◆ **Given text**
»»

RE: How to regain state of effortless concentration?

Posts: 1665 Join Date: 5/18/10 Recent Posts
Concentration improves with less attachment and that includes attachment to concentration states or any meditation practices. The practices have to be done and not be part of rumination. The best student is one who notices the thought interruption and continues concentrating regardless. Concentration is a conditioned practice and you will have good days and bad days.

Are you trying to develop concentration or mindfulness? The equanimity you referenced is related to mindfulness. It sounds to me like you're noting to equanimity but then solidifying it in just the jhana. If you like equanimity but you want to progress further you need to be noting pleasant sensations and letting them arise and pass away on their own and not attaching to any phenomenon.

««

◆ **Work to do**
1 – From the forum reply on concentration, reproduce the passage starting at "Posts: 1665 Join" and ending at "to any phenomenon.".
2 – According to the forum reply on concentration, what does the best student do?
The data that comes after this forum reply has nothing to do with the work here.

◆ **Available data**
»»

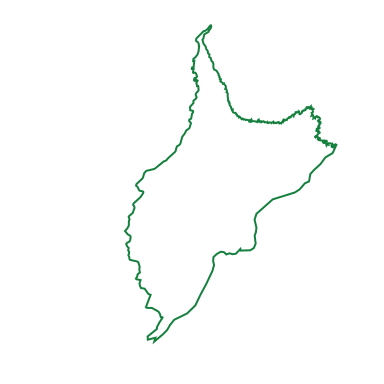 the district of Bambouti, Haut-Mbomou, Central African Republic, rotated 217°
{"feature_id": "33826404B2470815195032", "entity_name": "Bambouti", "entity_type": "district", "adm_level": 2, "iso_a3": "CAF", "parent_name": "Central African Republic", "parent_adm1": "Haut-Mbomou", "projection": "equal_earth", "projection_center": [26.948, 5.504], "detail": "fine", "context": "isolated", "style": "outline", "palette": "green", "viewbox_px": 384, "rotation_deg": 217, "n_neighbors": 0, "source": "geoboundaries", "source_scale": "gbopen_adm2", "svg_char_len": 6131}
<svg xmlns="http://www.w3.org/2000/svg" viewBox="0 0 384 384"><g transform="rotate(217 192 192)"><path d="M105.1,316.6L106.2,316.4L106.4,315.8L106.2,315.6L106.6,315.1L106.8,313.4L106.5,313.5L106.3,312.6L107.2,312.2L107.3,312.6L108.0,312.6L108.4,313.1L108.0,314.3L109.0,315.1L109.8,314.3L110.7,314.3L111.4,313.4L112.7,313.0L112.8,311.9L112.5,311.8L112.7,311.1L112.4,311.1L112.9,310.8L112.8,310.3L114.8,311.9L115.1,312.7L114.8,313.5L115.3,313.9L115.7,313.6L115.1,312.0L115.6,311.5L115.9,310.4L115.9,310.9L116.2,310.6L116.5,311.2L117.2,311.6L116.9,312.5L117.2,312.8L117.7,312.3L117.9,311.5L118.2,312.0L120.2,310.6L121.3,310.9L121.2,310.3L121.7,309.9L121.8,310.5L122.1,310.4L121.8,311.0L122.2,311.9L123.2,311.7L123.1,310.6L123.6,310.4L124.0,311.2L124.8,311.6L126.0,310.9L126.1,309.9L126.5,309.9L127.0,310.3L126.6,311.9L126.1,312.3L126.2,315.0L126.5,315.4L125.9,315.7L125.7,316.2L126.7,316.6L126.9,315.3L127.7,315.9L127.7,316.8L128.5,317.0L128.7,315.9L129.5,315.7L129.5,317.2L130.3,317.3L130.4,317.5L130.0,318.5L128.6,319.2L128.5,319.7L128.8,320.1L129.5,319.8L129.9,320.4L130.6,320.3L130.8,321.3L130.4,321.9L130.6,322.5L131.1,322.7L130.9,323.5L131.2,323.4L131.4,324.9L132.8,324.2L133.3,324.3L133.1,325.1L134.2,325.1L133.6,326.6L133.9,327.7L135.4,328.1L136.4,327.3L136.8,327.3L136.9,327.8L138.0,327.7L138.6,326.2L138.0,324.9L138.8,324.9L139.2,324.1L139.3,324.5L139.7,324.4L140.2,325.2L141.0,325.6L142.0,325.5L142.4,324.9L142.6,325.9L142.3,326.3L143.0,326.4L144.0,327.2L143.6,327.7L143.6,328.9L144.7,329.6L145.2,330.8L145.0,331.4L145.6,331.4L146.3,330.0L146.2,330.4L146.7,330.1L147.1,331.1L147.6,331.3L147.9,330.8L148.0,331.5L148.3,331.3L148.7,331.8L148.8,330.8L148.5,329.9L149.0,329.9L148.9,329.6L149.7,329.7L149.7,329.1L150.2,328.4L150.9,329.2L151.5,328.6L151.0,327.3L150.9,326.2L151.2,326.0L150.8,325.5L151.8,324.1L152.2,324.1L152.2,323.3L152.6,323.1L152.6,322.4L152.1,321.9L152.0,320.9L152.6,319.0L153.1,318.9L154.8,320.6L155.2,320.0L155.6,320.2L155.5,319.4L156.2,318.5L156.9,318.6L157.3,318.1L156.6,316.5L157.2,315.8L156.6,314.0L157.2,314.3L157.9,313.5L158.2,313.7L158.4,312.0L158.1,311.2L158.5,310.5L159.0,310.7L159.2,309.9L159.5,309.8L159.3,309.3L160.0,308.0L159.6,306.7L160.3,306.4L160.8,304.8L161.3,304.3L161.5,305.3L162.4,305.1L162.4,303.6L161.6,302.7L162.2,302.6L162.0,300.7L162.4,300.8L162.9,300.0L164.0,300.0L163.9,299.4L165.3,299.7L166.0,297.9L166.7,297.9L167.0,297.1L167.7,297.0L168.1,296.3L169.3,297.1L170.0,294.8L170.7,295.0L172.0,294.2L172.6,292.9L173.7,293.3L173.6,292.6L175.0,292.3L175.7,291.4L177.3,291.6L178.5,289.6L179.0,290.3L179.4,290.1L180.4,288.5L180.9,288.7L180.9,289.4L181.6,289.4L182.3,290.0L182.5,289.4L182.1,288.6L182.4,288.6L182.4,288.1L182.0,287.1L184.0,286.5L186.3,285.0L186.7,284.3L187.6,285.3L188.2,284.9L188.4,285.2L188.5,284.6L187.8,283.9L187.8,283.2L188.4,283.5L188.9,282.8L189.7,283.7L190.1,283.3L191.5,282.8L192.5,281.8L192.9,282.0L194.1,281.5L194.6,280.7L195.7,281.1L196.2,280.1L199.0,280.8L199.5,280.7L199.5,280.0L200.4,280.6L201.4,279.9L201.9,280.5L202.7,280.8L203.3,280.6L203.6,281.1L204.9,281.4L205.9,280.6L207.4,280.4L208.1,280.8L209.0,282.3L209.5,281.6L210.2,282.3L211.1,282.3L211.7,283.3L214.5,284.2L214.8,285.1L216.1,285.5L216.3,286.3L217.3,286.2L217.6,286.7L218.6,286.9L218.8,287.7L221.3,290.1L222.6,292.0L223.7,292.6L224.5,292.5L224.9,293.7L226.5,294.8L227.5,294.3L228.0,296.1L228.6,296.8L230.9,297.5L231.9,297.3L232.0,297.6L232.3,297.2L232.6,297.6L235.9,297.4L236.1,298.3L236.8,298.6L236.8,299.2L237.5,298.9L237.6,299.6L239.2,300.0L239.5,300.8L241.1,301.3L241.3,301.9L245.2,303.6L248.4,303.2L250.5,305.0L251.8,307.0L253.5,308.2L255.6,308.5L257.7,310.3L259.5,310.2L260.9,312.4L262.8,312.5L264.3,314.1L266.4,314.6L268.8,316.5L271.9,317.3L275.3,319.9L275.4,321.9L276.9,324.7L277.0,325.4L275.2,329.8L275.7,331.3L275.5,333.6L276.2,335.7L277.0,336.5L277.6,336.1L277.7,330.9L278.7,328.3L279.5,327.4L280.9,317.3L280.2,315.7L279.5,315.1L277.2,315.1L275.4,314.1L274.5,312.7L274.1,312.8L271.4,308.2L270.3,305.0L270.4,301.5L271.0,299.2L269.9,297.3L269.1,298.2L266.0,292.9L266.9,291.5L266.7,290.7L266.1,290.2L264.8,291.3L263.3,288.2L262.6,287.9L261.2,289.3L259.9,288.9L257.4,287.2L257.6,285.5L258.4,284.8L258.4,284.3L258.1,283.1L257.4,282.3L256.4,282.5L256.2,284.2L254.6,284.4L254.1,281.7L251.7,279.6L251.0,280.4L250.6,280.2L248.1,277.4L247.9,276.7L248.1,273.1L247.6,271.9L245.2,270.3L245.1,268.3L245.7,266.3L245.7,265.6L244.4,263.9L244.8,258.8L242.6,256.2L240.1,257.4L239.6,257.1L239.2,256.4L239.0,254.3L236.9,250.3L237.0,249.2L237.7,248.4L237.5,247.9L236.9,246.9L234.3,246.4L232.9,242.7L232.5,241.2L233.6,237.7L233.0,234.4L233.0,230.2L230.4,223.6L230.4,221.9L231.4,219.6L231.3,218.6L229.6,214.4L231.4,204.8L231.6,201.7L233.0,199.3L235.6,188.7L236.0,187.7L241.2,181.4L241.3,180.7L241.5,178.3L239.8,174.0L239.8,172.8L241.1,164.8L240.5,163.4L238.3,163.2L235.6,161.7L234.8,161.5L231.4,162.9L230.8,162.7L230.3,161.6L230.1,156.5L231.7,148.2L231.6,147.0L231.2,146.2L229.3,145.7L228.2,144.5L227.9,143.0L226.7,139.8L227.8,134.5L227.6,134.0L225.5,132.6L224.7,130.5L222.2,127.1L221.8,124.0L222.0,120.5L217.8,119.5L215.0,119.9L214.0,119.2L212.6,116.8L212.1,114.9L213.3,112.2L213.4,111.5L213.1,110.7L210.9,109.5L208.9,109.2L207.8,106.9L206.4,106.5L205.4,105.3L204.8,103.3L202.8,102.1L201.4,100.7L200.4,100.6L194.5,103.3L192.8,103.7L189.0,101.0L187.3,98.2L185.2,96.4L185.9,93.5L184.9,91.5L184.6,89.0L183.8,88.9L180.1,90.7L179.0,87.5L177.0,85.7L174.9,84.6L171.7,86.3L165.4,84.3L163.2,85.0L159.5,72.3L158.3,72.3L154.2,75.3L146.9,76.3L144.0,75.2L141.8,73.4L141.4,73.3L140.2,74.2L139.9,74.0L139.5,67.9L138.9,64.5L138.6,62.8L137.6,61.5L140.5,49.9L138.4,47.5L133.5,53.6L132.1,49.9L129.6,60.8L128.8,66.7L129.5,72.8L129.3,79.3L122.8,92.1L121.1,103.4L123.5,115.5L125.2,126.8L128.2,141.3L130.4,146.9L133.6,149.6L135.7,153.0L134.9,157.4L133.1,161.6L130.2,163.2L127.0,162.8L125.2,165.6L122.2,166.7L119.8,169.1L119.1,175.6L117.9,174.5L110.4,180.5L108.9,184.5L110.1,189.1L115.7,194.9L116.8,198.4L119.0,202.2L125.4,207.6L127.4,213.4L123.1,234.7L109.6,253.5L107.6,258.9L107.1,266.8L104.9,270.9L108.3,277.5L107.8,283.1L106.2,291.7L106.3,299.9L103.1,307.8L105.1,316.6Z" fill="none" stroke="#15803d" stroke-width="2"/></g></svg>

««

◆ **Answers below**
1 –
Posts: 1665 Join Date: 5/18/10 Recent Posts
Concentration improves with less attachment and that includes attachment to concentration states or any meditation practices. The practices have to be done and not be part of rumination. The best student is one who notices the thought interruption and continues concentrating regardless. Concentration is a conditioned practice and you will have good days and bad days.

Are you trying to develop concentration or mindfulness? The equanimity you referenced is related to mindfulness. It sounds to me like you're noting to equanimity but then solidifying it in just the jhana. If you like equanimity but you want to progress further you need to be noting pleasant sensations and letting them arise and pass away on their own and not attaching to any phenomenon.

2 – The best student notices the thought interruption and continues concentrating regardless.